Il existe aussi une crainte et un respect de toute hiérarchie, profondément intériorisés par les fonctionnaires. Tout cela n’encourage personne à la contestation ouverte et radicale. Les syndicats traditionnels sont fondamentalement plombés par cette tradition. Quant aux plus récents syndicats, ils reproduisent en quelques années le même fonctionnement : cloisonné, vertical, avec des experts, et à tous niveaux des leaders inamovibles “ reconnus ” par divers appeindices de l’appareil d’Etat (médias, vieux partis de gauche et d’extrême-gauche, systèmes juridiques).

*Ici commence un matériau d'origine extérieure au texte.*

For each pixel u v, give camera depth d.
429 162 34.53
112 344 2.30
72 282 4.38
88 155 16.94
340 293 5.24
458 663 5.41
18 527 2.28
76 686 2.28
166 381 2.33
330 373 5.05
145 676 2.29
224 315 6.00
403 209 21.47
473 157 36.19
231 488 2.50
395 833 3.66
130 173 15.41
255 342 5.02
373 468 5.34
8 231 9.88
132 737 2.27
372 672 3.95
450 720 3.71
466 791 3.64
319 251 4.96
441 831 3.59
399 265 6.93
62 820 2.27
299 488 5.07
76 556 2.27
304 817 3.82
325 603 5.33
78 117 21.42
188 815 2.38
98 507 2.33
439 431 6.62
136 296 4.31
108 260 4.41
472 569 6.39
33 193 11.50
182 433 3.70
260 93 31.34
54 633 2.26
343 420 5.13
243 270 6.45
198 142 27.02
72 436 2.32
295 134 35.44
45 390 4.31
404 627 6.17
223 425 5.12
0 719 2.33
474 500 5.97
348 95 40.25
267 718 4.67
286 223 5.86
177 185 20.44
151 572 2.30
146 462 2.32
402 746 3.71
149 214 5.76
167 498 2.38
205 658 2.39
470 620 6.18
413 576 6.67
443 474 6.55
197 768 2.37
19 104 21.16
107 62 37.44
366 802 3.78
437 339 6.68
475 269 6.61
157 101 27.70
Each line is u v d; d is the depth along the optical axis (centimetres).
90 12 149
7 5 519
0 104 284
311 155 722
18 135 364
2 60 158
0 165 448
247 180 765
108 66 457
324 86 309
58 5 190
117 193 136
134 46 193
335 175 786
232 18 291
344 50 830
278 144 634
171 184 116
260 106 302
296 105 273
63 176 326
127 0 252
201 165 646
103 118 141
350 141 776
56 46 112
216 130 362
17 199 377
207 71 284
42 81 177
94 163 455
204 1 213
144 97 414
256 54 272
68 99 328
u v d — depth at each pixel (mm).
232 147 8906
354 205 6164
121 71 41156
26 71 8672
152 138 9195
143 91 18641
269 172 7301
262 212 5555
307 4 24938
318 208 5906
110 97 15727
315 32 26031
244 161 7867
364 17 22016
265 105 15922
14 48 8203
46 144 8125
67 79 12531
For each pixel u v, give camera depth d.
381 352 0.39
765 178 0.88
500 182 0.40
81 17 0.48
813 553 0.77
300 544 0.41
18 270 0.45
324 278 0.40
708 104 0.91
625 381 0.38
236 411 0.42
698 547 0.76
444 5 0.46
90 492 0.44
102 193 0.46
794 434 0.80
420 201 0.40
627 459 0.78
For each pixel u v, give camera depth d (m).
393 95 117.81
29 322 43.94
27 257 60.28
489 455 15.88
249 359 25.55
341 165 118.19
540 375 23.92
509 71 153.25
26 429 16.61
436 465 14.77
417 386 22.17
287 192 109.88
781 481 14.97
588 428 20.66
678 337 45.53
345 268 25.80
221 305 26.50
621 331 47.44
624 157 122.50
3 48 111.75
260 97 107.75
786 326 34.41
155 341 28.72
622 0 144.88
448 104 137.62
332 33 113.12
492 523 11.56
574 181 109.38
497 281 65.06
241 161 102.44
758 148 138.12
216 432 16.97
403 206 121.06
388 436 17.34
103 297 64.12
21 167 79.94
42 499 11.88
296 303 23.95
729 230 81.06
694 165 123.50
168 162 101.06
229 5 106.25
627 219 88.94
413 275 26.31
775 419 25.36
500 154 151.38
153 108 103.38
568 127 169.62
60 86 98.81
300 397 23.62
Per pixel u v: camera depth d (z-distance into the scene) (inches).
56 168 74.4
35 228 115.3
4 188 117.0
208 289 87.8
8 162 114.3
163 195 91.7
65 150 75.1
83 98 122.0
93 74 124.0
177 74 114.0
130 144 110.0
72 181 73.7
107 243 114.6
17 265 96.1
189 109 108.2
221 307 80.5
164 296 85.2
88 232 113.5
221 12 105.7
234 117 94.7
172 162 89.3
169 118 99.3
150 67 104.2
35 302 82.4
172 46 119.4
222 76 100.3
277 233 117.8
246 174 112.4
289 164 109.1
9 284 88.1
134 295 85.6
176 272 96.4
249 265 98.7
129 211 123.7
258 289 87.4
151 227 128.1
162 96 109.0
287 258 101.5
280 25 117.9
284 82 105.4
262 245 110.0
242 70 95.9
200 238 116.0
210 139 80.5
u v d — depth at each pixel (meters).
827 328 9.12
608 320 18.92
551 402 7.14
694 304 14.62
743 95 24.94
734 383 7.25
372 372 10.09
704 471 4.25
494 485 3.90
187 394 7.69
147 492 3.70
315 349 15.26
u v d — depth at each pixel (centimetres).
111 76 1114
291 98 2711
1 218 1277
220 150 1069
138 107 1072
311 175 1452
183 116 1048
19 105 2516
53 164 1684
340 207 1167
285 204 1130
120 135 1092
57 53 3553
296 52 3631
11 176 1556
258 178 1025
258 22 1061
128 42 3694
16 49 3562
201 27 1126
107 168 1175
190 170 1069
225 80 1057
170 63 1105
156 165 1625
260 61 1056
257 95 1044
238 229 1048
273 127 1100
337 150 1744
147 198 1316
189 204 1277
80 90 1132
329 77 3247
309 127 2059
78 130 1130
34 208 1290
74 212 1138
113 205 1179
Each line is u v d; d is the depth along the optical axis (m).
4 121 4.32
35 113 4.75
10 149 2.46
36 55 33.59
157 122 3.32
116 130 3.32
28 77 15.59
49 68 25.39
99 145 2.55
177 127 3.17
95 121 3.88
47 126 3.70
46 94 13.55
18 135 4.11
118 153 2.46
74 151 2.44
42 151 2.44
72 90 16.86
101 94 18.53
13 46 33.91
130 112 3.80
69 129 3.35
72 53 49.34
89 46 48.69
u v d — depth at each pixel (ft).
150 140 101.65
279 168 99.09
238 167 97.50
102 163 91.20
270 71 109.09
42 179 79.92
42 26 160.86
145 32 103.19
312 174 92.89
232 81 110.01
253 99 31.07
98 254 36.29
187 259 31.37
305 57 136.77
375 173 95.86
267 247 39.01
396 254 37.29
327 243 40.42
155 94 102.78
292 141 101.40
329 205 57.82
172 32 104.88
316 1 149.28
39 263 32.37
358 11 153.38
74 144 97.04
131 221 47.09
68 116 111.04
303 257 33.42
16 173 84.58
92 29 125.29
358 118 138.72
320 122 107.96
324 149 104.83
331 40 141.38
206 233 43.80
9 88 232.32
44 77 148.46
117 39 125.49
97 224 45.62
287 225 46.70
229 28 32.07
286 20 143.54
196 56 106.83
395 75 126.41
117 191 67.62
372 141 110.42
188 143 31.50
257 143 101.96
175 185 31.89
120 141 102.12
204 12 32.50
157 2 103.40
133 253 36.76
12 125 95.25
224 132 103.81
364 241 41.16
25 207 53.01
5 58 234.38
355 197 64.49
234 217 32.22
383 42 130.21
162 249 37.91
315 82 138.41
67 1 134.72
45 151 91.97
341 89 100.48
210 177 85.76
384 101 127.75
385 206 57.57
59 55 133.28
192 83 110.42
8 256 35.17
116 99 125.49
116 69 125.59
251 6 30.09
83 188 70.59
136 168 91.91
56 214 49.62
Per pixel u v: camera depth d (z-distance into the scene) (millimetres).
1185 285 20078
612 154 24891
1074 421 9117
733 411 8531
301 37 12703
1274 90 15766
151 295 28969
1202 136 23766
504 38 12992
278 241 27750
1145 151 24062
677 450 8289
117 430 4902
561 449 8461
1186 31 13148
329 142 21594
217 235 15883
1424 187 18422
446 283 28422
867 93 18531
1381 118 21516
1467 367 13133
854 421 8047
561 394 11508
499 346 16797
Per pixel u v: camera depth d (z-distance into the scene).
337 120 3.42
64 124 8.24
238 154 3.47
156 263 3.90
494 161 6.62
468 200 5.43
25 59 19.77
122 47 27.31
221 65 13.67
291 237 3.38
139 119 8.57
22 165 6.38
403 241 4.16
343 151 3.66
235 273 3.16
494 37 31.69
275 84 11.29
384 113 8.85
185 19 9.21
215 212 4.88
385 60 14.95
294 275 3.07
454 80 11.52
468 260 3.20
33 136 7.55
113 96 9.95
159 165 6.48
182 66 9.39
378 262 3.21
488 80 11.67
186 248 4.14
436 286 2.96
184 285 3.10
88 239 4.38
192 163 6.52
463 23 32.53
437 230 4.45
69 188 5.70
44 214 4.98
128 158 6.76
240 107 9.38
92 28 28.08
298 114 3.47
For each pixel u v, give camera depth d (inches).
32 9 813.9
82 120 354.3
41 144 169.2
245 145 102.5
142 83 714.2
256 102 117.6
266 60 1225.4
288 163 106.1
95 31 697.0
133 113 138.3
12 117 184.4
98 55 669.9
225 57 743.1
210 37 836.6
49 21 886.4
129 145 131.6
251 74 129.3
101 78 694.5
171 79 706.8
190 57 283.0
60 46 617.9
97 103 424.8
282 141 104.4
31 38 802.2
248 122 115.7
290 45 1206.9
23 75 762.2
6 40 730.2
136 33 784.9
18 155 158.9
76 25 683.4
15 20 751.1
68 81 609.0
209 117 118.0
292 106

Enfin les directions se sont toujours donné les moyens d’avoir du “ grain à moudre ”, avec ou sans l’ineffable apport du clientélisme syndical : il y a encore quelques années, il était clair que le patron et sa chefferie tenait en main souvent plus de la moitié du personnel par divers avantages (postes valorisés, promos, planques, gestion des absences, etc...), et cela dans diverses sortes de services. Mais vu les impératifs capitalistes de rentabilisation (voir page 4, notre article “ motivations à durée limitée ”), ce temps-là se termine, et nous ne le regrettons pas !
Pour le collectif NADA, il n’y a pas besoin d’intermédiaires sélectionnés d’entre les salariés : une assemblée des individus concernés est bien plus à même de “ déléguer ” au coup par coup, si besoin. La plupart du temps, cette assemblée a tout intérêt à porter directement et massivement ses revendications, cela se confond avec ses actions. Les comparaisons sont à l’avantage de l’action directe des salariés : par exemple, d’après le plus ancien syndicat, en une dizaine d’années, les élus en CAP n’ont jamais pu obtenir une seule remontée de notation défavorable, alors que nous connaissons des établissements où de nombreux trieurs ou facteurs sont parvenus de façon collective à se soutraire à tout entretien annuel de notation, plusieurs années de suite...
Il nous semble que le bilan de l’utilisation par les salariés de représentants, d’élus et autres délégués qui font écran est suffisamment maigre depuis des dizaines d’années. La “ délégation à des experts ou spécialistes ” a presque toujours renforcé l’attentisme ou la passivité du nombre, même en plein conflit social. Alors que la conjugaison du nombre et de l’action dynamique est la clé de toute lutte efficace !
Nous n’avons pas la prétention d’appeler au boycott et à l’abstention de ces « élections syndicales à des institutions patronales », parce que ce fait ne peut provenir que de l’addition des expériences des collègues, non d’un mot d’ordre prétentieux. C’est comme la solidarité dans les luttes : elle se tisse non pas sur une idéologie ou une conscience, mais sur une communauté d’intérêts communs perçus comme tels dans le quotidien de l’exploitation.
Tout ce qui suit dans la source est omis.